1986.- Se me practica
una segunda T.A.C. que revela la existencia de “cuerpos callosos anormales” en esa zona por lo que es
recomendable una resonancia magnética que descarte cualquier complicación. En
el informe, no se indica ninguna, pero si concluye: “Lesión producida en el octavo
mes de embarazo por una isquemia cerebral”. Tal precisión en el diagnóstico
me deja perplejo; estoy a meses de cumplir los 40. El quiste estuvo, está y
estará ahí SIEMPRE, aunque jamás se conocerá qué lo causó.
Imagen del quiste en 2015
1987.-
Algún ‘soldado’ del enemigo quiere hacerse el héroe y me declara su guerra
particular.
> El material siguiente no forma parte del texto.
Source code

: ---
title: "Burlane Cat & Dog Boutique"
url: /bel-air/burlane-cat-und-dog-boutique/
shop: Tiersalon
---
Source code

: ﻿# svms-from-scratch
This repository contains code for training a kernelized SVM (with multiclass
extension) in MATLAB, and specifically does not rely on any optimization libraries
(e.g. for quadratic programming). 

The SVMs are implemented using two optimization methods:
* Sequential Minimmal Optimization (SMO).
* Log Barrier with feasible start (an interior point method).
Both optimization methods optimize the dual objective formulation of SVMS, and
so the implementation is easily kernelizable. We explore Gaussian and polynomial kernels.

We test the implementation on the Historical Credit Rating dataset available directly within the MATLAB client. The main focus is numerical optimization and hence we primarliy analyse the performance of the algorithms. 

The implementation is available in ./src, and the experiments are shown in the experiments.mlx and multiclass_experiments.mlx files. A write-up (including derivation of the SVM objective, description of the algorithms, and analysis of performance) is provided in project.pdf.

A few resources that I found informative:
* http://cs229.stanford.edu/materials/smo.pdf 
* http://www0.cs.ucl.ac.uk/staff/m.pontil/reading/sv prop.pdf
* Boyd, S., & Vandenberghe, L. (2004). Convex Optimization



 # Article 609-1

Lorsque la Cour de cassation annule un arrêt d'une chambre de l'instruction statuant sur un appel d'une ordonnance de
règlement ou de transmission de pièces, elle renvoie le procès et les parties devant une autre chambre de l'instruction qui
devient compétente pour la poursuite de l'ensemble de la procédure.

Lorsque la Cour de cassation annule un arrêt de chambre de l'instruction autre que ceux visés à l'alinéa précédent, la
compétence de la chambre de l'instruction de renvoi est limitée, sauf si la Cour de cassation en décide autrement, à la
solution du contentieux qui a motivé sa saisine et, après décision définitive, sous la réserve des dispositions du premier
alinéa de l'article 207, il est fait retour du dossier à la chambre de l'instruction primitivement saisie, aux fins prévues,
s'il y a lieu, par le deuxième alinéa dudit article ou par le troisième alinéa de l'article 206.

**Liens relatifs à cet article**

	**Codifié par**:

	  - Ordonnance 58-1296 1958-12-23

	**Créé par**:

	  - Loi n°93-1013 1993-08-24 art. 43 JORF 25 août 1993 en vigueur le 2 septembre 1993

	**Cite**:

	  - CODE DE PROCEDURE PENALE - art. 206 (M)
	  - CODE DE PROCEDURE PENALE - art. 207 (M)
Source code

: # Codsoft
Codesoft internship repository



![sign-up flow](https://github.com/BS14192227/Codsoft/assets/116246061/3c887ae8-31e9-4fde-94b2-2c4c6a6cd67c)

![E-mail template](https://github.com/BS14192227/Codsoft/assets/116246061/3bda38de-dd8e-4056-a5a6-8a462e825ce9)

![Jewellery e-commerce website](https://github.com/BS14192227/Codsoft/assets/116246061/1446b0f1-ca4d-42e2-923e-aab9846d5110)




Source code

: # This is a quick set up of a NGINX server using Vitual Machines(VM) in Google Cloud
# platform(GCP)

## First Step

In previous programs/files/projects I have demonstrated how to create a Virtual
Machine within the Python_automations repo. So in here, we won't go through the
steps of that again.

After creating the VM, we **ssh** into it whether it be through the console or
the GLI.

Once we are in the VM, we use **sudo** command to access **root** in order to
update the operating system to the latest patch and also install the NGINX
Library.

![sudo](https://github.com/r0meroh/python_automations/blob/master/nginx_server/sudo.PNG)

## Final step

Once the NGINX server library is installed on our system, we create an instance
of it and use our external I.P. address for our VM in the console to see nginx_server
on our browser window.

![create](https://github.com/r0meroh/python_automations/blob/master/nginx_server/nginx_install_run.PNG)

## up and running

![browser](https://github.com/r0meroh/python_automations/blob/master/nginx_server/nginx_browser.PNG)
Descarga su munición en mi espalda que duele sobremanera. Relato a
un traumatólogo amigo mi problemática y exclama sorprendido: ¡ A ver si es una patología del estómago
cuya manifestación se refleja atrás! Toma este antiinflamatorio durante 10 días
y, cuando acabes el tratamiento, vuelve a verme”.
A
pesar de la medicación, el dolor no remite sino que, al contrario, aumenta.
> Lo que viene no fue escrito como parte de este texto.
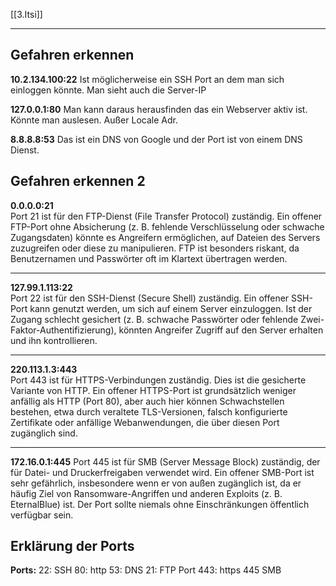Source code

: [[3.Itsi]]
____
## Gefahren erkennen
**10.2.134.100:22**
Ist möglicherweise ein SSH Port an dem man sich einloggen könnte. Man sieht auch die Server-IP

**127.0.0.1:80**
Man kann daraus herausfinden das ein Webserver aktiv ist. Könnte man auslesen. Außer Locale Adr.

**8.8.8.8:53**
Das ist ein DNS von Google und der Port ist von einem DNS Dienst.

## Gefahren erkennen 2

**0.0.0.0:21**  
Port 21 ist für den FTP-Dienst (File Transfer Protocol) zuständig. Ein offener FTP-Port ohne Absicherung (z. B. fehlende Verschlüsselung oder schwache Zugangsdaten) könnte es Angreifern ermöglichen, auf Dateien des Servers zuzugreifen oder diese zu manipulieren. FTP ist besonders riskant, da Benutzernamen und Passwörter oft im Klartext übertragen werden.

---

**127.99.1.113:22**  
 Port 22 ist für den SSH-Dienst (Secure Shell) zuständig. Ein offener SSH-Port kann genutzt werden, um sich auf einem Server einzuloggen. Ist der Zugang schlecht gesichert (z. B. schwache Passwörter oder fehlende Zwei-Faktor-Authentifizierung), könnten Angreifer Zugriff auf den Server erhalten und ihn kontrollieren.

---

**220.113.1.3:443**  
Port 443 ist für HTTPS-Verbindungen zuständig. Dies ist die gesicherte Variante von HTTP. Ein offener HTTPS-Port ist grundsätzlich weniger anfällig als HTTP (Port 80), aber auch hier können Schwachstellen bestehen, etwa durch veraltete TLS-Versionen, falsch konfigurierte Zertifikate oder anfällige Webanwendungen, die über diesen Port zugänglich sind.

---

**172.16.0.1:445** 
Port 445 ist für SMB (Server Message Block) zuständig, der für Datei- und Druckerfreigaben verwendet wird. Ein offener SMB-Port ist sehr gefährlich, insbesondere wenn er von außen zugänglich ist, da er häufig Ziel von Ransomware-Angriffen und anderen Exploits (z. B. EternalBlue) ist. Der Port sollte niemals ohne Einschränkungen öffentlich verfügbar sein.
## Erklärung der Ports
**Ports:**
22: SSH
80: http
53: DNS
21: FTP Port
443: https
445 SMB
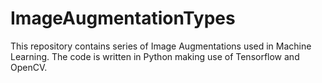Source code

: # ImageAugmentationTypes
This repository contains series of Image Augmentations used in Machine Learning. The code is written in Python making use of Tensorflow and OpenCV.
Acudo a “La Paz” el 13 de setiembre. Me diagnostican “artrosis cervical” y los
doctores están de acuerdo con que termine el tratamiento antiinflamatorio
prescrito con anterioridad.
Tres
días más tarde, en vista de que el dolor continúa su escalada y que debo ir
aprendiendo a soportarlo, tomo una tila para relajarme pues la tensión que
siento es tremenda. Trago el primer sorbo y ¡Aaaaaay!
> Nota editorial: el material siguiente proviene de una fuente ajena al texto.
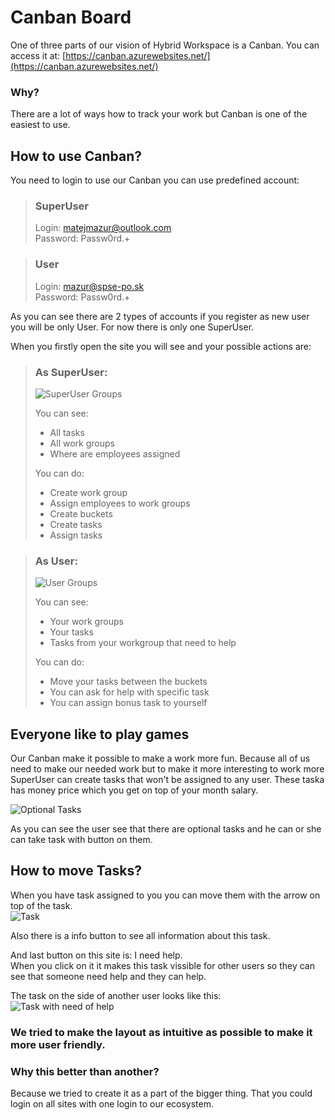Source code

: # Canban Board

One of three parts of our vision of Hybrid Workspace is a Canban.
You can access it at: [https://canban.azurewebsites.net/](https://canban.azurewebsites.net/)

### Why?

There are a lot of ways how to track your work but Canban is one of the easiest to use. 

## How to use Canban?  
You need to login to use our Canban you can use predefined account:
> ### SuperUser  
>Login: matejmazur@outlook.com  
>Password: Passw0rd.+

> ### User  
>Login: mazur@spse-po.sk  
>Password: Passw0rd.+  

As you can see there are 2 types of accounts if you register as new user you will be only User. For now there is only one SuperUser.

When you firstly open the site you will see and your possible actions are:
>### As SuperUser:
>![SuperUser Groups](https://user-images.githubusercontent.com/41269745/115904864-97c73880-a465-11eb-9d01-e8dba4f6acff.png)
>
> You can see: 
> * All tasks  
> * All work groups  
> * Where are employees assigned
>  
> You can do:
> * Create work group
> * Assign employees to work groups
> * Create buckets
> * Create tasks
> * Assign tasks 


>### As User:
>![User Groups](https://user-images.githubusercontent.com/41269745/115905084-e379e200-a465-11eb-9b35-44f1d03fe6b0.png)
>
> You can see:
> * Your work groups
> * Your tasks
> * Tasks from your workgroup that need to help
>
> You can do:  
> * Move your tasks between the buckets  
> * You can ask for help with specific task  
> * You can assign bonus task to yourself  


## Everyone like to play games  
Our Canban make it possible to make a work more fun. Because all of us need to make our needed work but to make it more interesting to work more SuperUser can create tasks that won't be assigned to any user. These taska has money price which you get on top of your month salary.

![Optional Tasks](https://user-images.githubusercontent.com/41269745/115908832-f3e08b80-a46a-11eb-8df2-4fe7cd25b9ad.png)

As you can see the user see that there are optional tasks and he can or she can take task with button on them.

## How to move Tasks?

When you have task assigned to you you can move them with the arrow on top of the task.  
![Task](https://user-images.githubusercontent.com/41269745/115909114-56d22280-a46b-11eb-969b-bab2e414d9fe.png)

Also there is a info button to see all information about this task.

And last button on this site is: I need help.  
When you click on it it makes this task vissible for other users so they can see that someone need help and they can help.

The task on the side of another user looks like this:  
![Task with need of help](https://user-images.githubusercontent.com/41269745/115909582-00b1af00-a46c-11eb-834a-08482ec1a5e5.png)

### We tried to make the layout as intuitive as possible to make it more user friendly.  

### Why this better than another?

Because we tried to create it as a part of the bigger thing. That you could login on all sites with one login to our ecosystem.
Ahora sí ¡¡me duele el estómago!! Llamada
al médico de urgencia…ambulancia y…al hospital. Aquí, tras exploración y varias
pruebas -la última, punción de aire en la espalda; mis gritos no los iguala
Tarzán- confirma: “Perforación del tamaño de una moneda de 25 pesetas”. Entro en
quirófano donde se me extirpan tres cuartas partes del órgano y, de paso, la
vesícula biliar, llena de ‘piedras’
debido a los fármacos que tomo a diario desde hace años y NO PUEDO DEJAR.
2013.- Las crisis epilépticas motoras están medio dormidas, no así las jaquecas que tienen
una manifestación muy particular cuando son provocadas por lo que creo son
“crisis solapadas”. Me encanta el
espectáculo de las tormentas, pero no las resisto; al ser tan colosal su
actividad eléctrica, noto cada relámpago o cada rayo sacudirme el cuerpo aunque
exteriormente no se aprecia.
Con
el paso del tiempo, el enemigo tiene las ansias calmadas, no así su ejército del
que van surgiendo nuevos ‘soldados’ que quieren significarse sí o sí e intentan
hacer más duro mi caminar diario; se esconde uno debajo de otro como las ‘matrioskas’ y salen a combatir sin pedirme autorización; como dice mi hermano,
debe de ser la “vejentud”.
Sin
embargo, ese enemigo puede obligarme a convivir con él, pero, aunque me cuesta
mucho tiempo la escritura, no puede impedir ni la nueva reunión con todos
vosotros ni que os cuente esta realidad. Sois el Regimiento de Infantería “Promoción
del Ramiro”, parte importante hoy de mi pequeña gran victoria.